08:58 – It was 69.6F (21C) when I took Colin out at 0700, overcast and drippy.
The basement den and master bath are both complete except for some punch-list items like re-installing vent grills and installing the ceiling light fixtures downstairs. We’ll stay off the ceramic tile in the master bath until tomorrow, by which time Justin says it’ll be fully set. We have all of the furniture in place in the downstairs den, although Barbara still has to re-shelve a whole bunch of books. The unfinished lab/work area is pretty much cleared out and the food storage room is in reasonably good shape.

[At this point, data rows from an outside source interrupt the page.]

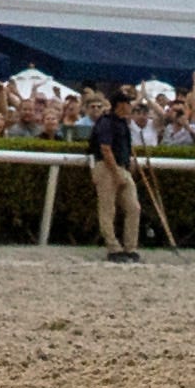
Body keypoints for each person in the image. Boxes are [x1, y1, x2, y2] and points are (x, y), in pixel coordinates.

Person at [87, 89, 141, 263]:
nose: (130, 108)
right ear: (121, 105)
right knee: (108, 209)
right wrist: (116, 171)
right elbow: (105, 148)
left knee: (134, 207)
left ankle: (130, 247)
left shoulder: (123, 123)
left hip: (122, 167)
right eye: (128, 104)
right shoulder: (106, 122)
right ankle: (113, 248)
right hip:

We’re going to walk next door this morning, where Bonnie’s house and its contents are being auctioned. Barbara is very concerned about who will end up buying it. She afraid it’ll become a rent house. I’m not too concerned. Not all renters are undesirable neighbors. After all, we rented for the first four years after we were married. Ideally, we’d like to see a nice young couple buy it. Either that or weekenders from Winston or wherever. But we’ll deal with whatever happens. If worst comes to horrible, we’ll put up a tall hedge or similar barrier along the property line.
Email from Kathy, who says she’s all dressed up and nowhere to go. They’d planned to spend this weekend repackaging bulk food, but the foil-laminate Mylar bags and oxygen absorbers they ordered from LDS online haven’t arrived yet.
They don’t drink much that is sold in 2-liter bottles, but they do drink a lot of flavored sparkling water that comes in heavy 1-liter bottles, which they’ve been washing out and saving for the last couple of weeks. The only food they have that made sense to repackage in those was the case of twelve 4-pound boxes of Morton iodized table salt they got at Sam’s Club. So they transferred that yesterday afternoon. One box fits nicely in a 1-liter bottle and doesn’t need an oxygen absorber, so they now have a dozen or so neatly labeled bottles of table salt. As Kathy said, it isn’t much, but it’s a start.
10:27 – There are scores of cars parked up and down the street for the auction, which just started at 10:00. When I walked up to the house around 0930, there must have been 150 or 200 people there already. Barbara was looking around at the personal possessions, but I don’t think she’ll bid on anything. We agreed standing there that she won’t bid on the house.
More email from Kathy. Mike decided that since they couldn’t repackage their LTS bulk food this weekend he’d spend the weekend building more shelves. Their food-storage-room-to-be is in the basement, with concrete walls and floor. There are already solidly-built, foot-wide, floor-to-ceiling shelves around the perimeter of the room, but they agreed they were going to need more shelving. They have room for two eight-by-two foot islands in the middle of the room, so they decided to build them themselves rather than mess around with modular steel shelving. Four 2X4-foot steel units would have cost them around $400 at the local building supply place, and the plywood and lumber Mike needs to build them will probably cost at least as much, but Mike prefers to build them himself from US-sourced materials rather than buy Chinese-made stuff.
They’ll end up with more shelf space than they actually need for what they’ve bought and have on-order, but Kathy thinks one can never have enough shelf space. And she’s probably right.